Xuzhou Key Laboratory of Neurobiology, Department of Neurobiology and Anatomy, Xuzhou Medical University, 209 Tongshan Road, Xuzhou, Jiangsu, 221004, China.
Key Laboratory of Regenerative Biology, Guangzhou Institutes of Biomedicine and Health, Chinese Academy of Sciences, 190 Kaiyuan Avenue, Guangzhou Science Park, Huangpu District, Guangzhou, China.
Gene Ther. 2024 Nov;31(11-12):614-624. doi: 10.1038/s41434-024-00492-8. Epub 2024 Oct 9.
L-3,4-dihydroxyphenylalanine (L-DOPA) is currently the preferred treatment for Parkinson's Disease (PD) and is considered the gold standard. However, prolonged use of L-DOPA in patients can result in involuntary movements known as Levodopa-induced dyskinesia (LID), which includes uncontrollable dystonia affecting the trunk, limbs, and face. The role of ΔFosB protein, a truncated splice variant of the FosB gene, in LID has been acknowledged, but its underlying mechanism has remained elusive. Here, using a mouse model of Parkinson's disease treated with chronic levodopa we demonstrate that serum response factor (SRF) binds to the FosB promoter, thereby activating FosB expression and levodopa induced-dyskinetic movements. Western blot analysis demonstrates a significant increase in SRF expression in the dyskinetic group compared to the control group. Knocking down SRF significantly reduced abnormal involuntary movements (AIMS) and ΔFosB expression compared to the control. Conversely, overexpression of SRF led to an increase in ΔFosB expression and worsened levodopa-induced dyskinesia. To shed light on the regulatory role of the Akt signaling pathway in this phenomenon, we administered the Akt agonist SC79 to PD mouse models via intraperitoneal injection, followed by L-DOPA administration. The expression of SRF, ΔFosB, and phosphorylated Akt (p-Akt) significantly increased in this group compared to the group receiving normal saline to signify that these happen through Akt signaling pathway. Collectively, our findings identify a promising therapeutic target for addressing levodopa-induced dyskinesia.

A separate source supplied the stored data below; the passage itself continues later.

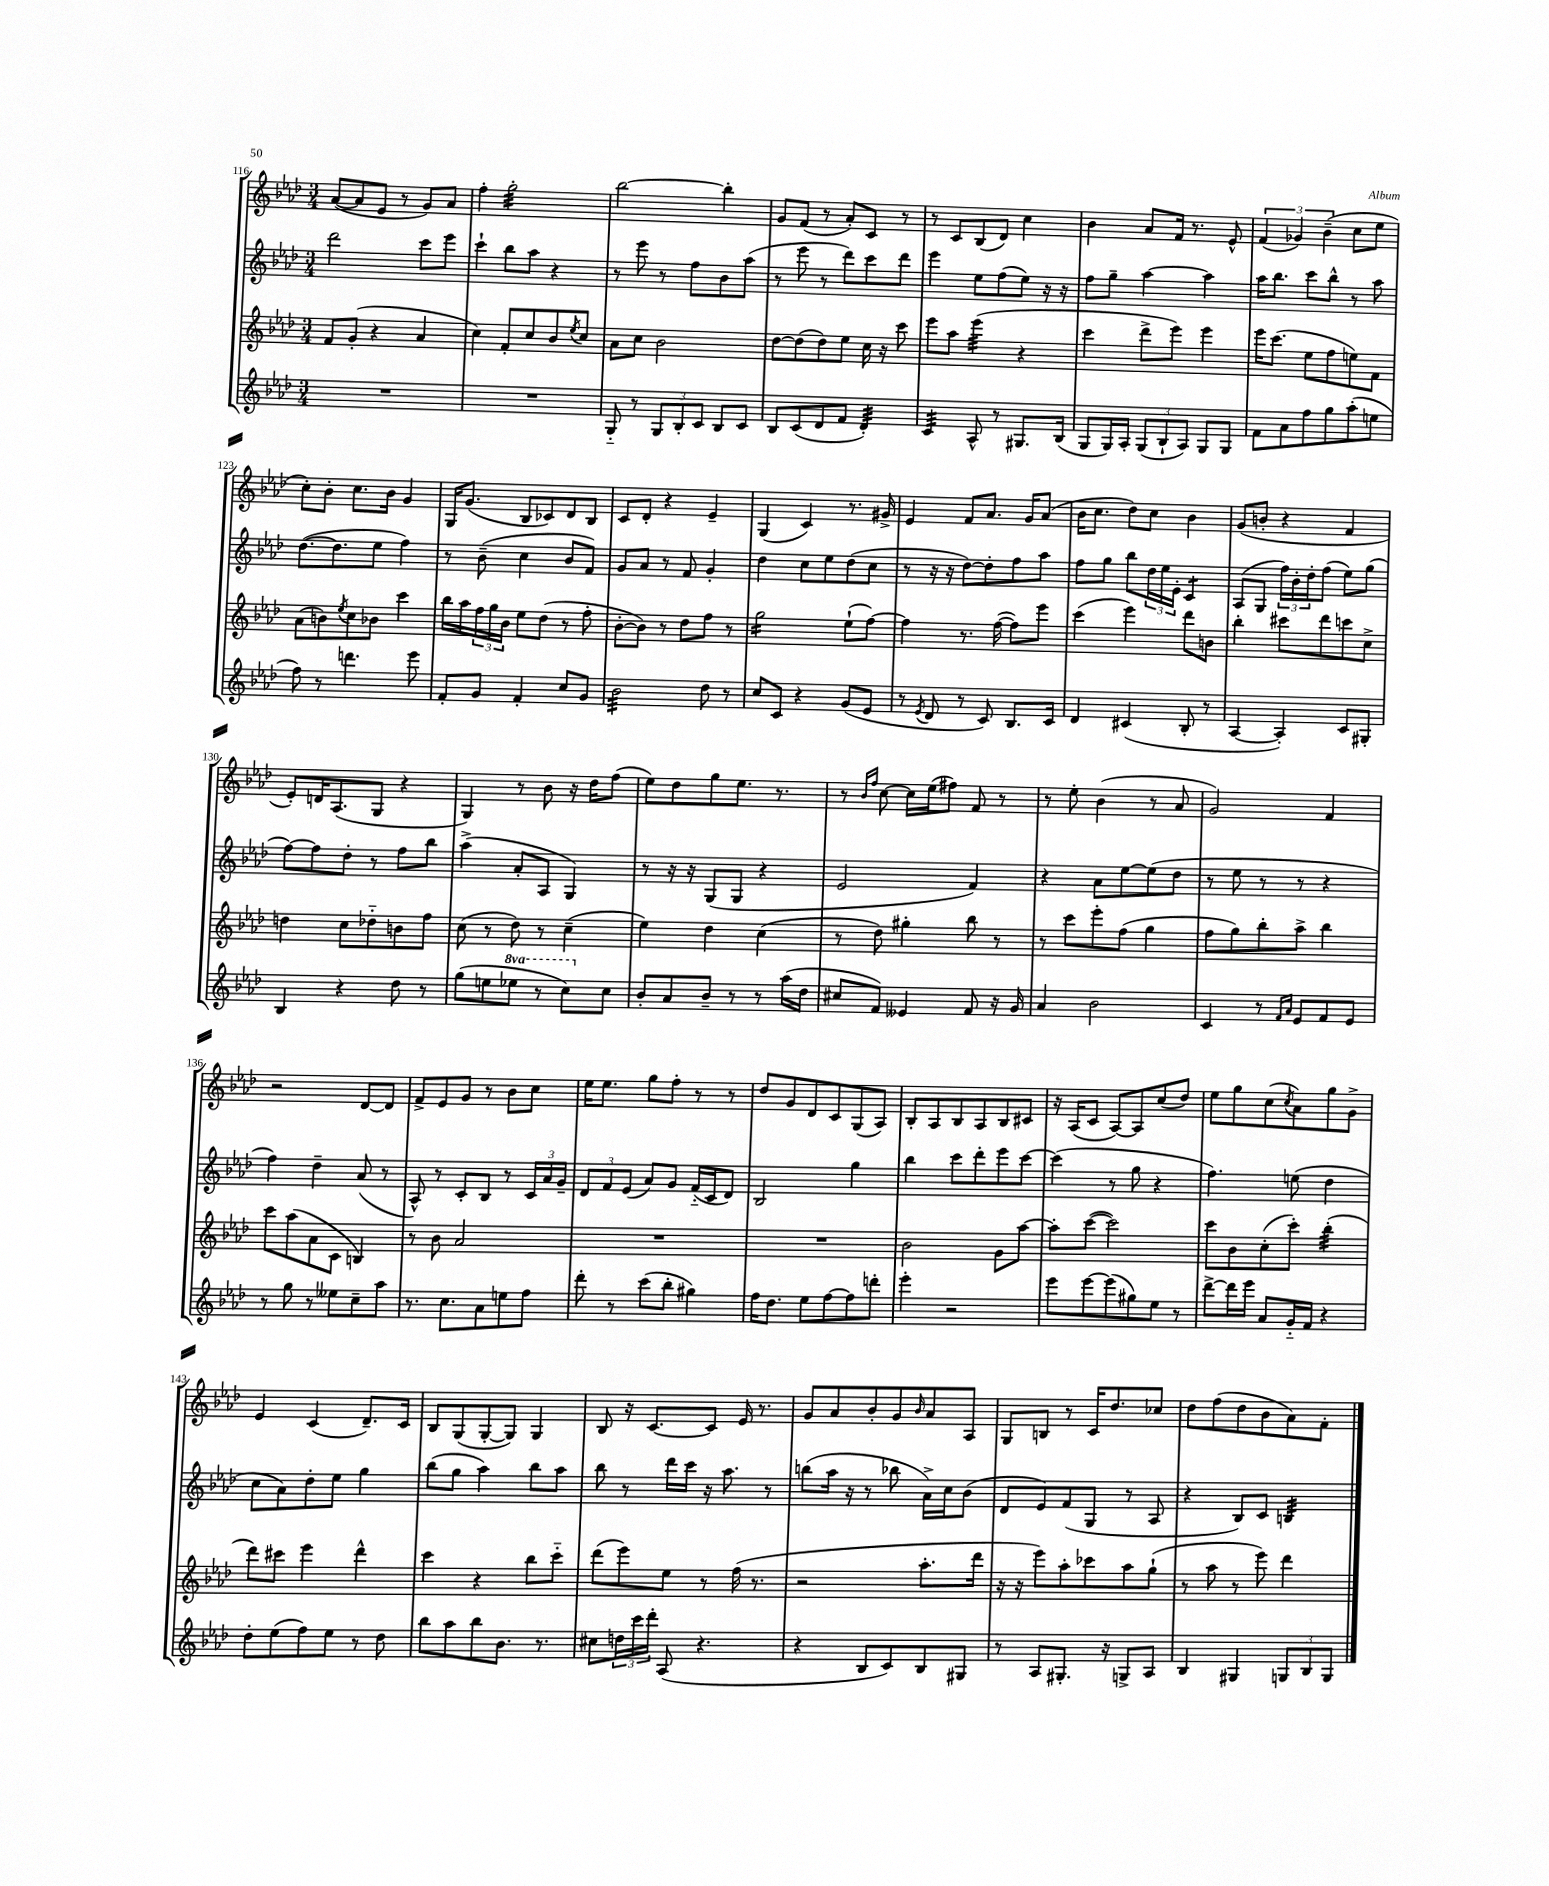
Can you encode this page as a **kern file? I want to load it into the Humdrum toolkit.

**kern	**kern	**kern	**kern
*staff4	*staff3	*staff2	*staff1
*clefG2	*clefG2	*clefG2	*clefG2
*k[b-e-a-d-]	*k[b-e-a-d-]	*k[b-e-a-d-]	*k[b-e-a-d-]
*M3/4	*M3/4	*M3/4	*M3/4
2.r	8f	2ddd-	([8a-
.	(8g'	.	8a-]
.	4r	.	8e-
.	.	.	8r
.	4a-	8ccc	8g)
.	.	8eee-	8a-
=	=	=	=
2.r	4cc)	4ccc`	4ff'
.	8f'	8bb-	2gg'
.	8cc	8aa-	.
.	8b-	4r	.
.	8qee-	.	.
.	8cc	.	.
=	=	=	=
8G'~	8a-	8r	[2bb-
8r	8cc	8eee-	.
12G	2b-	8r	.
12B-'	.	.	.
.	.	8ff	.
12c	.	.	.
8B-	.	8b-	4bb-']
8c	.	(8aa-	.
=	=	=	=
8B-	[8dd-	8r	8g
(8c	(8dd-]	8eee-	(8f
8d-	8dd-)	8r	8r
8f	8ee-	8ddd-)	8a-')
4d-')	16cc	8ccc	8c
.	16r	.	.
.	8ccc	8ddd-	8r
=	=	=	=
4c	8eee-	4eee-	8r
.	8aa-	.	8c
8A-^^	(4eee-	8ee-	(8B-
8r	.	(8ff	8d-)
8.G#	4r	8ee-)	4cc
.	.	16r	.
(16B-	.	16r	.
=	=	=	=
8G	4ccc	8ff	4b-
16G)	.	8gg~	.
16A-'	.	.	.
(12G	8ddd-^	[4aa-	8a-
12B-`	.	.	.
.	8eee-)	.	16f
12A-)	.	.	.
.	.	.	8.r
8G	4eee-	4aa-]	.
8G	.	.	8e-^^
=	=	=	=
8f	16eee-	16aa-	(6f
.	(8.ccc	8.bb-	.
8a-	.	.	.
.	.	.	6g-)
8ff	8ee-	8ccc	.
.	.	.	(6b-~
8gg	8ff	8bb-^^	.
(8aa-'	8ee)	8r	8cc
8ee	8f	8aa-	8ee-
=	=	=	=
8ff)	(8a-	([8.dd-	8cc')
8r	8b)	.	8b-'
.	.	8.dd-]	.
.	8qee-	.	.
4.ddd	8cc	.	8.cc
.	8b-	8ee-	.
.	.	.	16b-
.	4ccc	4ff)	4g
8eee-	.	.	.
=	=	=	=
8f'	16bb-	8r	16G
.	16aa-	.	(8.g
8g	24ff	(8b-~	.
.	24gg	.	.
.	24b-	.	.
4f'	8ee-	4cc	8B-
.	(8dd-	.	8c-)
8cc	8r	8b-	8d-
8g	8ff'	8f)	8B-
=	=	=	=
2b-	[8b-'	8g	8c
.	8b-])	8a-	8d-'
.	8r	8r	4r
.	8dd-	8f	.
8dd-	8ff	4g'	4e-~
8r	8r	.	.
=	=	=	=
8cc	2gg	4dd-	(4G
8c	.	.	.
4r	.	8cc	4c)
.	.	8ee-	.
(8g	(8ee-`	(8dd-	8.r
8e-	[8ff)	8cc	.
.	.	.	16g#^
=	=	=	=
8r	4ff]	8r	4e-
8qe-	.	.	.
8d-	.	16r	.
.	.	16r	.
8r	8.r	[8dd-)	8f
8c)	.	8dd-']	8.a-
.	([16ff	.	.
8.B-	8ff])	8ff	.
.	.	.	16g
.	8eee-	8aa-	(8a-
16c	.	.	.
=	=	=	=
4d-	(4ccc	8ff	16b-
.	.	.	8.cc
.	.	8gg	.
(4c#	4eee-)	8bb-	8dd-)
.	.	24dd-	8cc
.	.	24ee-	.
.	.	24e-'	.
8B-'	8ddd-	4c	4b-
8r	8b	.	.
=	=	=	=
[4A-	4bb-'	(8A-	(8g
.	.	8G	8b'
4A-'])	8ccc#	24ff)	4r
.	.	24b-'	.
.	.	24dd-'	.
.	8ddd-	(8ff	.
8c	8ccc	8ee-)	4f
8G#'	8cc^	(8gg	.
=	=	=	=
4B-	4dd	[8ff)	8e-')
.	.	8ff]	16d
.	.	.	(8.A-
4r	8cc	8dd-'	.
.	8dd-'~	8r	8G
8dd-	8b	8ff	4r
8r	8ff	8bb-	.
=	=	=	=
(8gg	(8cc	(4aa-^	4G)
8ee	8r	.	.
8eee-	8dd-)	8a-'	8r
8r	8r	8A-	8b-
8ccc)	(4cc~	4G)	16r
.	.	.	16dd-
8cc	.	.	(8ff
=	=	=	=
8b-'	4ee-)	8r	8ee-)
8a-	.	16r	8dd-
.	.	16r	.
8b-~	4dd-	(8G	8gg
8r	.	8G	8.ee-
8r	(4cc	4r	.
.	.	.	8.r
(16aa-	.	.	.
16dd-	.	.	.
=	=	=	=
8cc#	8r	2e-	8r
.	.	.	16qqb-
.	.	.	16qqff
8f)	8dd-)	.	[8cc
4e--	4gg#'	.	16cc]
.	.	.	(16ee-
.	.	.	8ff#)
8f	8bb-	4f)	8f
16r	8r	.	8r
16g	.	.	.
=	=	=	=
4a-	8r	4r	8r
.	8ccc	.	8ee-'
2b-	8eee-'	8a-	(4b-
.	(8ff	[8ee-	.
.	4gg	(8ee-]	8r
.	.	8dd-	8a-
=	=	=	=
4c	8ff	8r	2g)
.	8gg)	8ee-	.
8r	8bb-'	8r	.
16qqf	.	.	.
16qqa-	.	.	.
8e-	8aa-^	8r	.
8f	4bb-	4r	4f
8e-	.	.	.
=	=	=	=
8r	8ccc	4ff)	2r
8gg	(8aa-	.	.
8r	8a-	4dd-~	.
8ee--	8c	.	.
8cc~	4B)	(8a-	[8d-
8aa-	.	8r	8d-]
=	=	=	=
8.r	8r	8A-^^)	8f^
.	8b-	8r	8e-
8.cc	.	.	.
.	2a-	8c'	8g
8a-	.	8B-	8r
8ee	.	8r	8b-
8ff	.	24c	8cc
.	.	24a-	.
.	.	24g~	.
=	=	=	=
8ddd-'	2.r	12d-	16ee-
.	.	.	8.ee-
.	.	12f	.
8r	.	.	.
.	.	(12e-	.
(8ccc	.	8a-)	8gg
8bb-'	.	8g	8ff'
4gg#)	.	(16f'~	8r
.	.	16c	.
.	.	8d-)	8r
=	=	=	=
16ff	2.r	2B-	8dd-
8.dd-	.	.	.
.	.	.	8g
8ee-	.	.	8d-
[8ff	.	.	8c
8ff]	.	4gg	(8G
8ddd'	.	.	8A-)
=	=	=	=
4eee-'	2b-	4bb-	8B-'
.	.	.	8A-
2r	.	8ccc	8B-
.	.	8ddd-'	8A-
.	8g	8eee-	8B-
.	[8aa-	[8ccc	8c#
=	=	=	=
8eee-	8aa-']	(4ccc]	16r
.	.	.	(16A-
[8eee-	([8ccc	.	8c
(8eee-]	2ccc])	8r	[8A-)
8gg#)	.	8gg	8A-]
8ee-	.	4r	(8cc
8r	.	.	8dd-)
=	=	=	=
[8ddd-^	8ccc	4.ff)	8ee-
16ddd-]	8b-	.	8gg
16eee-	.	.	.
8a-	(8cc'	.	(8cc
.	.	.	8qcc
16g'~	8ccc')	(8ee	8a-)
16f	.	.	.
4r	(4bb-'	4dd-	8gg
.	.	.	8g^
=	=	=	=
8dd-'	8ddd-)	8cc	4e-
(8ee-	8ccc#	8a-)	.
8ff)	4eee-	8dd-'	(4c
8ee-	.	8ee-	.
8r	4ddd-^^	4gg	8.d-~)
8dd-	.	.	.
.	.	.	16c
=	=	=	=
8bb-	4ccc	(8bb-	8B-
8aa-	.	8gg	(8G
8bb-	4r	4aa-)	[8G'
8.b-	.	.	8G])
.	8bb-	8bb-	4G
8.r	.	.	.
.	8ccc'~	8aa-	.
=	=	=	=
8cc#	(8ddd-	8bb-	8B-
24dd	8eee-)	8r	16r
24ccc	.	.	.
.	.	.	[8.c
24ddd-'	.	.	.
(8A-	8ee-	16ddd-	.
.	.	16ccc	.
4.r	8r	16r	8c]
.	.	8.aa-	.
.	(16ff	.	16e-
.	8.r	.	8.r
.	.	8r	.
=	=	=	=
4r	2r	(8bb	8g
.	.	16aa-	8a-
.	.	16r	.
8B-	.	8r	8b-'
8c)	.	8bb-	8g
.	.	.	16qqb-
8B-	8.aa-'	16a-^)	8a-
.	.	16cc	.
8G#	.	(8b-	8A-
.	16ddd-	.	.
=	=	=	=
8r	16r	8d-	8G
.	16r	.	.
8A-	8eee-)	8e-)	8B
8.G#'	8aa-'	(8f	8r
.	8ccc-	8G	16c
16r	.	.	8.dd-
8G^	8aa-	8r	.
8A-	(8gg`	8A-	8cc-
=	=	=	=
4B-	8r	4r	8dd-
.	8aa-	.	(8ff
4G#	8r	8B-)	8dd-
.	8eee-)	8c	8b-
12G	4ddd-	4B	8a-)
12B-	.	.	.
.	.	.	8f'
12G	.	.	.
==	==	==	==
*-	*-	*-	*-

L-3,4-二羟苯丙氨酸(L-DOPA)是目前治疗帕金森病(PD)的首选药物,被认为是金标准。然而,患者长期使用 L-DOPA 会导致不自主运动,称为左旋多巴诱导的运动障碍(LID),包括影响躯干、四肢和面部的无法控制的肌张力障碍。ΔFosB 蛋白(FosB 基因的截短剪接变体)在 LID 中的作用已得到认可,但其潜在机制仍不清楚。在这里,我们使用慢性左旋多巴治疗的帕金森病小鼠模型证明,血清反应因子(SRF)与 FosB 启动子结合,从而激活 FosB 表达和左旋多巴诱导的运动障碍。Western blot 分析表明,与对照组相比,运动障碍组的 SRF 表达显著增加。与对照组相比,敲低 SRF 可显著减少异常不自主运动(AIMS)和 ΔFosB 表达。相反,SRF 的过表达导致 ΔFosB 表达增加,并使左旋多巴诱导的运动障碍恶化。为了阐明 Akt 信号通路在这一现象中的调节作用,我们通过腹腔注射向 PD 小鼠模型给予 Akt 激动剂 SC79,然后给予 L-DOPA。与接受生理盐水的组相比,该组的 SRF、ΔFosB 和磷酸化 Akt(p-Akt)的表达显著增加,表明这些变化是通过 Akt 信号通路发生的。总之,我们的研究结果确定了一个有前途的治疗靶点,用于解决左旋多巴诱导的运动障碍。